• **SUPPLIED PASSAGE**
┄┄┄┄┄┄┄┄┄┄

Well, you knew i would show up on this one. I don't have a lot of time to go into everything but two things stand out.

First is just the simple statement of a sad fact. The idea of congestion pricing is highly controversial, which to me indicates that it hits a raw nerve. What it exposes is just how anti market and socialistic the current highway schemes are. The fact that even mentioning market incentives into this is controversial shows how far America has fallen.

I think that as a whole it's sort of a no brainer for most people in NY who live in the city and most of the ones i ahve talked about it with who understand the idea are in favor of it.

The other gem that pops out is this which is likely pretty true-- For some time now, the city has been designed for something more like seven million.-- My impression of the housing stock in the city is that it is right for a population of around 7.3- 7.5 million which is a huge shortfall from it's current population needs let alone the needs of the 9 million projected. What it shows also is that the recent population boom in the city caught NY unprepared.

┄┄┄┄┄┄┄┄┄┄

• **USING THE INFORMATION**
**A)** In the congestion pricing comment, what population does the writer think New York City's housing stock is right for?
**B)** Resume the congestion pricing comment after its final sentence.

• **DATASET RECORDS**
┄┄┄┄┄┄┄┄┄┄

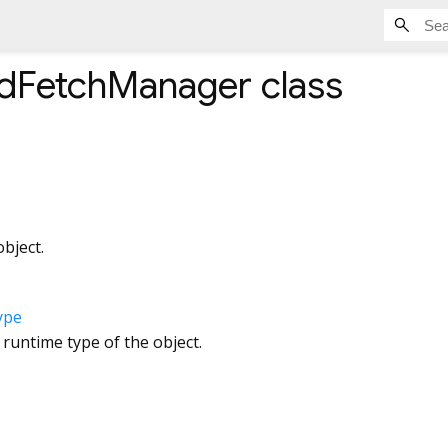
dFetchManager
class
bject.
ype
 runtime type of the object.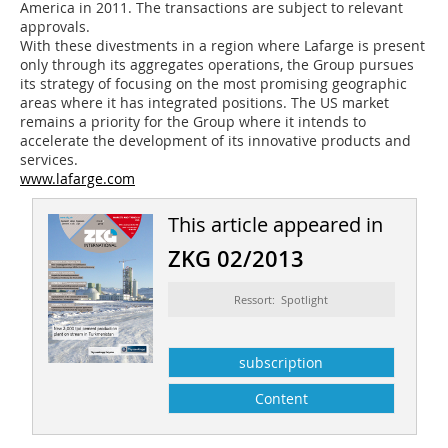
America in 2011. The transactions are subject to relevant
approvals.
With these divestments in a region where Lafarge is present
only through its aggregates operations, the Group pursues
its strategy of focusing on the most promising geographic
areas where it has integrated positions. The US market
remains a priority for the Group where it intends to
accelerate the development of its innovative products and
services.
www.lafarge.com
This article appeared in
ZKG 02/2013
Ressort: Spotlight
subscription
Content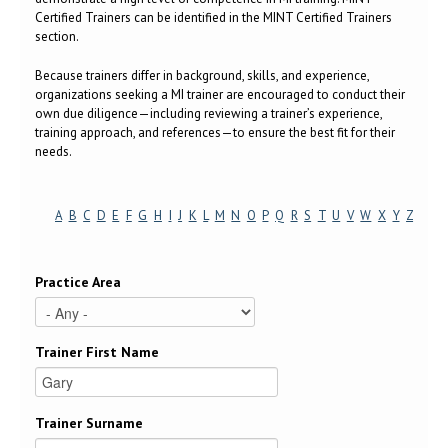
Certified Trainers can be identified in the MINT Certified Trainers
section.
Because trainers differ in background, skills, and experience,
organizations seeking a MI trainer are encouraged to conduct their
own due diligence—including reviewing a trainer’s experience,
training approach, and references—to ensure the best fit for their
needs.
A
B
C
D
E
F
G
H
I
J
K
L
M
N
O
P
Q
R
S
T
U
V
W
X
Y
Z
Practice Area
Trainer First Name
Trainer Surname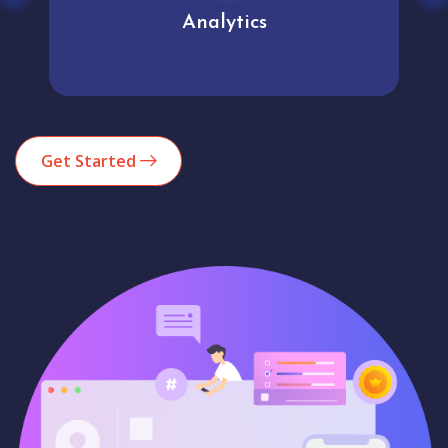
Analytics
Get Started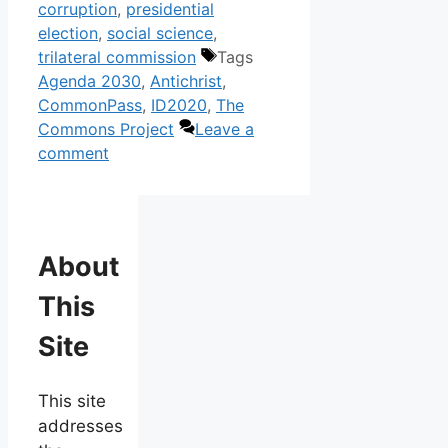
corruption
,
presidential
election
,
social science
,
trilateral commission
Tags
Agenda 2030
,
Antichrist
,
CommonPass
,
ID2020
,
The
Commons Project
Leave a
comment
About
This
Site
This site
addresses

┄┄┄┄┄┄┄┄┄┄

• **RESPONSES BY ITEM NUMBER**
**A)** Around 7.3 to 7.5 million people.

**B)**
The imediate shortfall gives one some clue as to how big an opportunity is out there for cities willing to offer attractive housing options on the east coast.

As to the bait thrown out there about the either or choice regarding industrial vs other uses. It's really just to dumb a subject to go into. Hopefully someone, is in favor of letting the market decide that. What is very interesting is how recent growth of NY has opened up and reinforced it's industrial base.